-- WHAT TO DO --
If a line in the data below includes the string "studenta", please return a copy of it.

PROVIDED MATERIAL START

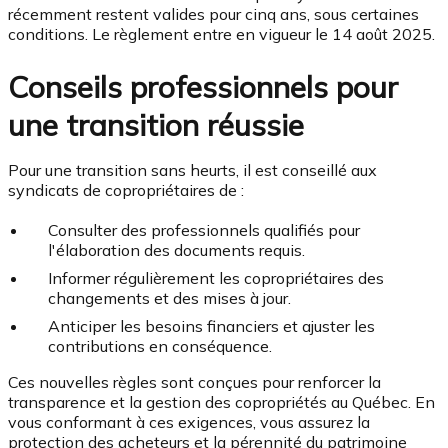
récemment restent valides pour cinq ans, sous certaines
conditions. Le règlement entre en vigueur le 14 août 2025.
Conseils professionnels pour
une transition réussie
Pour une transition sans heurts, il est conseillé aux
syndicats de copropriétaires de :
Consulter des professionnels qualifiés pour
l'élaboration des documents requis.
Informer régulièrement les copropriétaires des
changements et des mises à jour.
Anticiper les besoins financiers et ajuster les
contributions en conséquence.
Ces nouvelles règles sont conçues pour renforcer la
transparence et la gestion des copropriétés au Québec. En
vous conformant à ces exigences, vous assurez la
protection des acheteurs et la pérennité du patrimoine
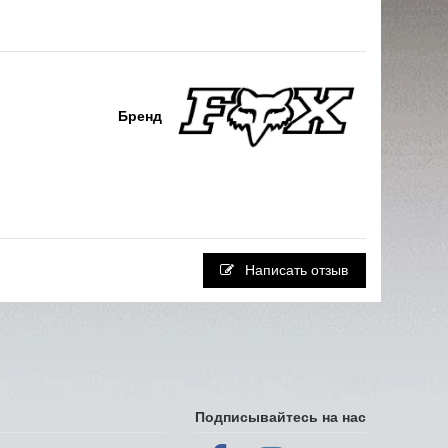
Бренд
Написать отзыв
Подписывайтесь на нас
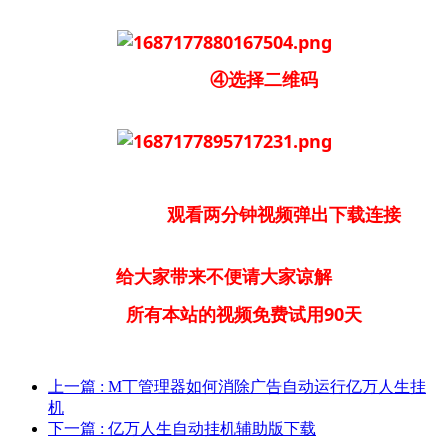
④选择二维码
观看两分钟视频弹出下载连接
给大家带来不便请大家谅解
所有本站的视频免费试用90天
上一篇
: M丅管理器如何消除广告自动运行亿万人生挂
机
下一篇
: 亿万人生自动挂机辅助版下载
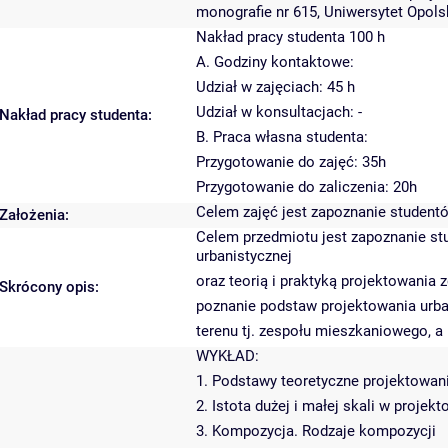
monografie nr 615, Uniwersytet Opols
Nakład pracy studenta 100 h
A. Godziny kontaktowe:
Udział w zajęciach: 45 h
Udział w konsultacjach: -
Nakład pracy studenta:
B. Praca własna studenta:
Przygotowanie do zajęć: 35h
Przygotowanie do zaliczenia: 20h
Celem zajęć jest zapoznanie student
Założenia:
Celem przedmiotu jest zapoznanie st
urbanistycznej
oraz teorią i praktyką projektowania
Skrócony opis:
poznanie podstaw projektowania urba
terenu tj. zespołu mieszkaniowego, a
WYKŁAD:
1. Podstawy teoretyczne projektowan
2. Istota dużej i małej skali w proje
3. Kompozycja. Rodzaje kompozycji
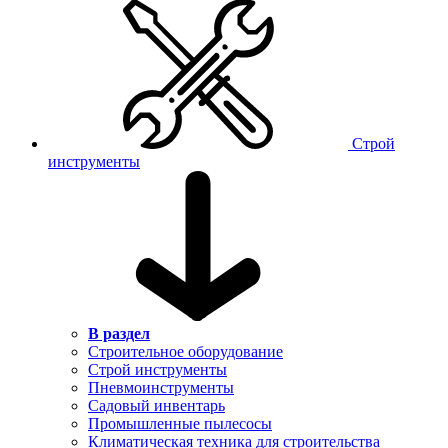
Строй
инструменты
В раздел
Строительное оборудование
Строй инструменты
Пневмоинструменты
Садовый инвентарь
Промышленные пылесосы
Климатическая техника для строительства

PROVIDED MATERIAL END

-- EXPECTED ANSWER --
Nakład pracy studenta 100 h
Nakład pracy studenta:
B. Praca własna studenta:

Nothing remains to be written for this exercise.